Books are taking a lot of time and other users need access to the uploader?
You can install the stand alone uploader we have available so that all the processing is done on your computer before it is pushed up to the server to go live. If you only have a few books to upload this will not be necessary. If you have a huge number of books to upload and uploading 1-3 books a day is not going to be fast enough, let support know and we will help you setup an uploader on your work machine so it can use your system to process and then upload to LUNA.
The LUNA Uploader will be able to upload and process your books. processing of all the images that make up the book can take some time and will put some load on LUNA while the procesing is being done. This load can slow down the normal use of LUNA. If you are only going to upload a few books and not that often it should not be a problem. You could also upload the books at the end of the day when there are few, if any, users on LUNA.
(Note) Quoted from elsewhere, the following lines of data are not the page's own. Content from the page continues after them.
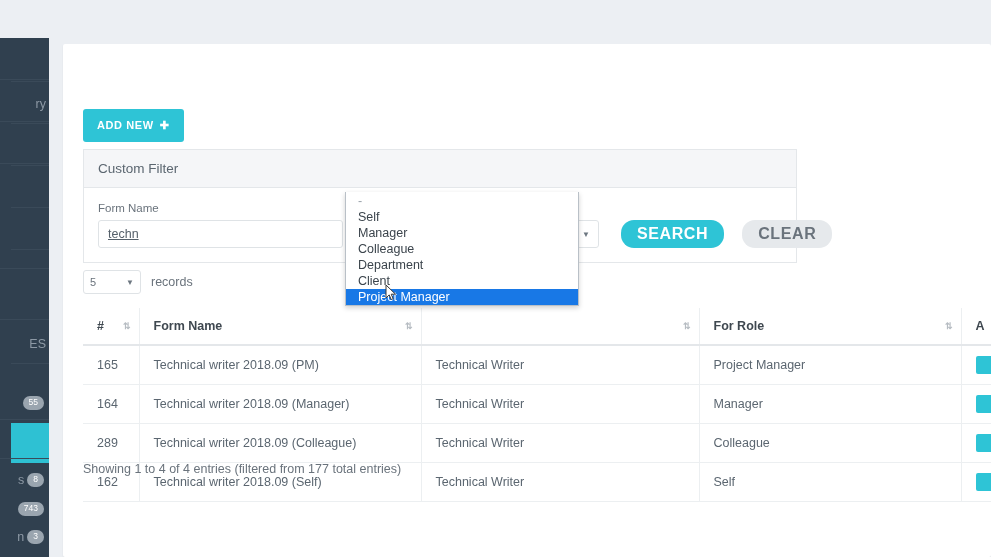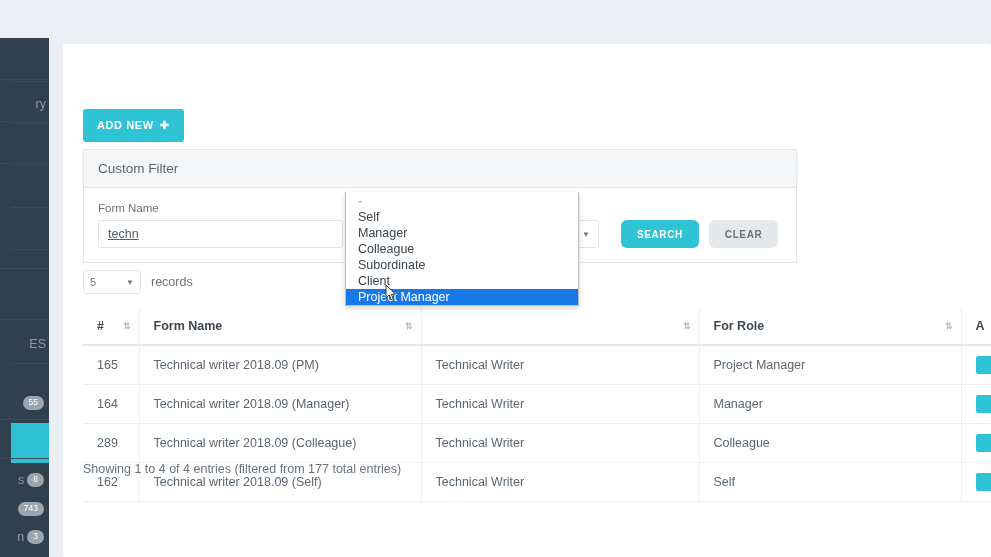--- a/index.html
+++ b/index.html
@@ -127,27 +127,27 @@
   .select-box {
     width: 236px; height: 28px;
     border: 1px solid #dfe3e6; border-radius: 3px;
     background: #fff;
     display: flex; align-items: center; justify-content: space-between;
     padding: 0 8px; font-size: 12px; color: #8a949d;
     cursor: pointer;
   }
   .caret { font-size: 8px; color: #6d7781; }
   .btn {
-    border: none; border-radius: 6px;
-    font-size: 10px; font-weight: bold; letter-spacing: .6px;
+    border: none; border-radius: 13px;
+    font-size: 16px; font-weight: bold; letter-spacing: .6px;
     height: 28px; padding: 0 16px; cursor: pointer;
     font-family: "Liberation Sans", sans-serif;
   }
   .btn-search { background: #2ec4d6; color: #fff; margin-left: 22px; }
-  .btn-clear { background: #e6e9ec; color: #6a737c; margin-left: 10px; }
+  .btn-clear { background: #e6e9ec; color: #6a737c; margin-left: 18px; }
 
   
   .dropdown {
     position: absolute; left: 345px; top: 192px;
     width: 234px;
     background: #fff;
     border: 1px solid #b9c0c7;
     border-top: none;
     box-shadow: 0 2px 5px rgba(0,0,0,.18);
     z-index: 50;
@@ -381,21 +381,21 @@
       <div class="tbl-footer">Showing 1 to 4 of 4 entries (filtered from 177 total entries)</div>
 
     </div>
   </div>
 
   <div class="dropdown">
     <div class="dd-item placeholder">-</div>
     <div class="dd-item">Self</div>
     <div class="dd-item">Manager</div>
     <div class="dd-item">Colleague</div>
-    <div class="dd-item">Subordinate</div>
+    <div class="dd-item">Department</div>
     <div class="dd-item">Client</div>
     <div class="dd-item selected">Project Manager</div>
   </div>
 
   <div class="cursor">
     <svg width="12" height="18" viewBox="0 0 12 18">
       <path d="M1 1 L1 14 L4.2 10.9 L6.2 15.6 L8.2 14.7 L6.2 10.2 L10.5 10.2 Z" fill="#ffffff" stroke="#3a3a3a" stroke-width="1"></path>
     </svg>
   </div>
If you are going to be uploading many books or big books or many big books you may want to think about installing the standalone uploader on your machine. This will allow you to access the LUNA interface like you are used to and upload your books but all the processing will be done on your computer and the final processed book uploaded to your online LUNA instance. This will take all of the load off LUNA and allow user to continue browsing and working on projects without any stress on the system.
Can I upload more than one book at a time? Make a .zip file for each book and upload them.
Yes. You will need to get the following together in a folder:
- an images sub directory (filled with your images: 0001.jpg, 0002.jpg, 0003.jpg, etc...)
- a book.properties file
- a text-searchable PDF (optional)
- an XML file converted from the PDF (optional)
Highlight all of these items and create a .zip file that is the same name as the book you are uploading. Upload the .zip files in the Uploader under the Books tab.